Addressing the current global health crisis, Guo said the pandemic has reshaped how we live and work, dealing a heavy blow to the world economy. Fortunately, he added, ICT offers a concrete set of tools to aid in the fight against COVID-19 on multiple fronts.
“As an ICT company, it’s our responsibility to use the technology we have to help contain and defeat this pandemic,” said Guo. “Together with our partners and customers, including carriers and enterprises of all types, we can use technological solutions to effect a positive impact on our communities.”
“By drawing on our experience in early hotspots, we have developed nine scenario-based solutions that use ICT technology to help combat the pandemic. Whether it’s hospital network deployment, remote consultation, online education, or restarting governments and businesses, we’ve been sharing our experience and capabilities to help control the spread of the virus and reopen economies.”
Gu said that in the current economic environment, the carriers need to focus not just on the short term goals, but also on the longer term.
“More precise deployment is how they can maximise the value of their networks,” said Guo, for which the company has three suggestions.
Firstly, carriers should prioritise user experience and spend money where it is needed most to maximise the value of existing networks.
Secondly, carriers should make the most of existing 4G and FTTx networks, and integrate them with new 5G networks through holistic coordination and precise planning.
Lastly, 5G deployment plans should prioritise hotspots and key industry applications.
Building on these points, Huawei’s executive director and president of Carrier BG, Ryan Ding, in his day two keynote, said that carriers need to maximise the value of existing networks.
They should make the most of their networks and rapidly expand their capacity by using software or adding boards or replacing RRUs, said Ding. This can help them respond to the soaring data traffic during the pandemic and optimise site TCO.

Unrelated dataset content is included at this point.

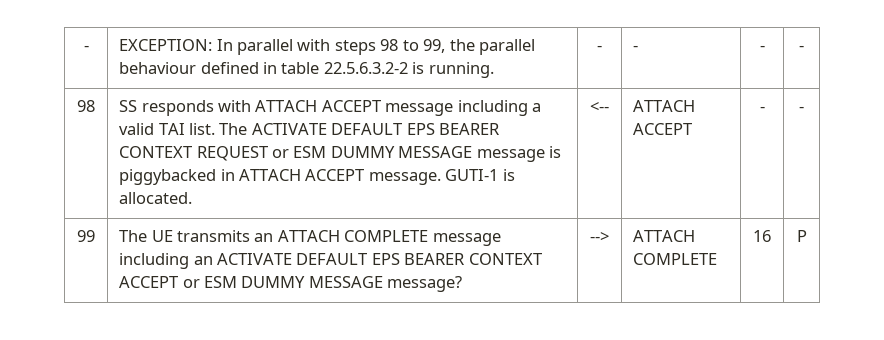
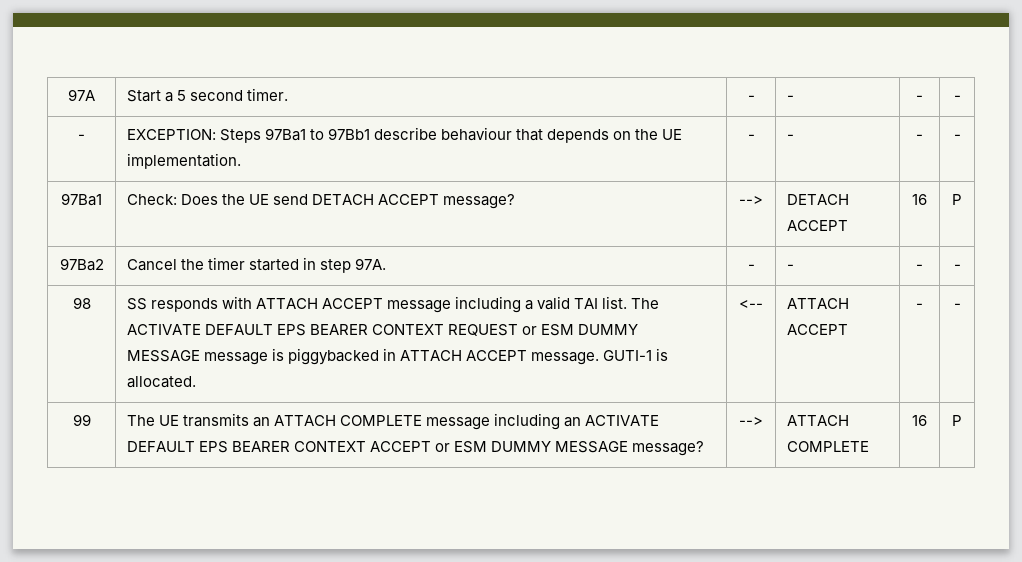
[83,45,89,51] [119,39,536,55] [119,62,494,78] - | EXCEPTION: In parallel with steps 98 to 99, the parallel behaviour defined in table 22.5.6.3.2-2 is running. -> [68,89,95,101] [126,88,289,102] [747,95,755,101] [786,95,794,101] [916,95,923,101] [953,95,961,101] [78,134,85,140] [126,127,683,143] [126,153,241,169] [747,134,755,140] [786,134,794,140] [916,134,923,140] [953,134,961,140] [61,193,102,206] [126,194,516,209] [739,196,763,205] [786,194,849,205] [786,220,848,231] [912,194,927,205] [952,194,962,205] [59,258,104,271] [126,257,387,273] 97A | Start a 5 second timer. | - | - | - | - // - | EXCEPTION: Steps 97Ba1 to 97Bb1 describe behaviour that depends on the UE implementation. | - | - | - | - // 97Ba1 | Check: Does the UE send DETACH ACCEPT message? | --> | DETACH ACCEPT | 16 | P // 97Ba2 | Cancel the timer started in step 97A.

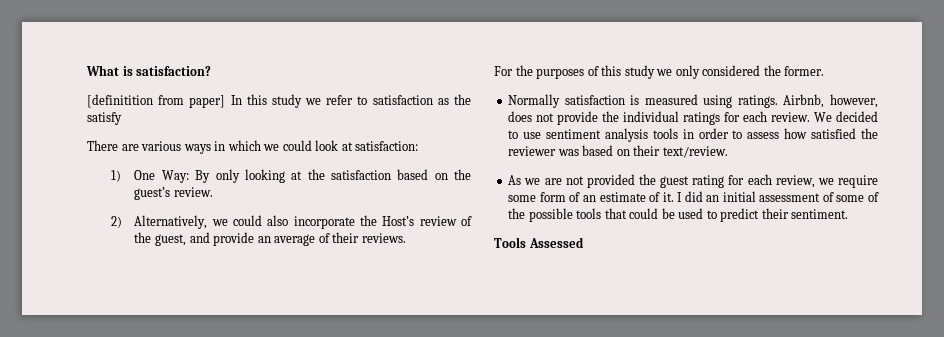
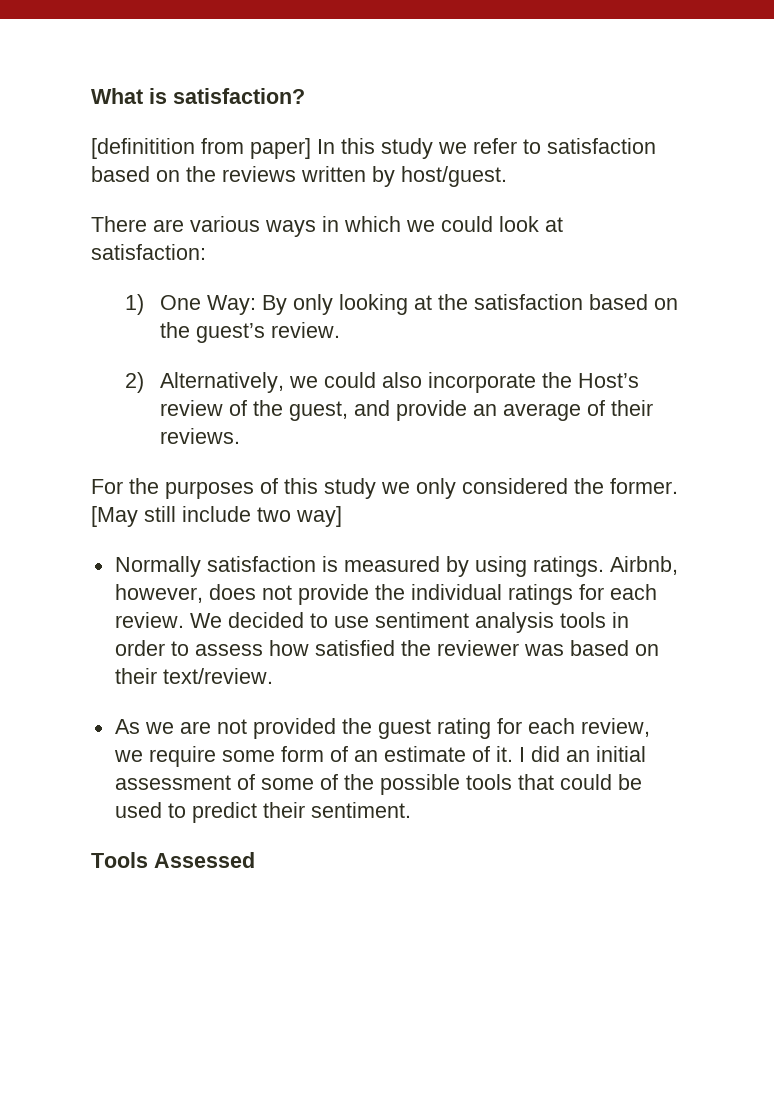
[437,94,472,105] [87,112,122,125] as the satisfy -> [91,166,507,187] based on the reviews written by host/guest.
(825, 71) none -> [91,506,342,527] [May still include two way]
(698, 99) none -> [445,556,469,577] by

Carriers should focus on user experience and build the best 5G networks, Ding asserted. The best network experience brings the biggest commercial success. In South Korea, he said, carriers are seeing lucrative gains from building the best 5G networks and offering users the best experience. Huawei will continue to help carriers deliver the best possible user experience and quickly monetise 5G network capabilities.
Carriers also need to speed up 5G commercialisation in B2B for more business opportunities, said Ding. 5G is entering a new development phase, and the B2B market is key for carriers’ commercial success. Carriers need to choose the right industries and build new 5G capabilities targeting B2B. They also need to push for unified industry standards to accelerate 5G adoption at scale in B2B.
To succeed in B2B, said Ding, choosing the right industries is crucial. Private lines have become a quick-win use case for 5G in B2B, with more than 15 carriers having 5G private line services. Carriers can consider three factors when deciding which industries to focus on: industry attractiveness, commercial viability, and technical viability. Huawei suggests that carriers should currently focus on mining, steel, ports, and oilfield industries when developing 5G in B2B.
Carriers need to build 5G network planning, construction, maintenance, optimisation, and operations capabilities for B2B. For example, said Ding, they need to improve their network planning capabilities that target different production environments of industries, and provide products and solutions that meet industry requirements. In addition, they need to develop service and ecosystem enablement platforms, provide standardised products and services, and build viable business models.
Carriers need to push for unified industry standards, Ding argued. Unified industry standards are the basis for large-scale 5G development in B2B. Cross-industry collaboration is well under way. Many industries like mining and steel have begun to communicate industry standards through such efforts as publishing industry white papers, establishing ecosystem alliances, and participating in standards discussion.
Carriers need to build future-oriented target networks, said Ding. The telecoms industry needs to think hard about how their networks can be adapted to the ever-changing needs of individuals, families, and businesses as well as how to support the development of the digital economy.
“Huawei will continue to help carriers build future-oriented target networks to support their continued success,” said Ding.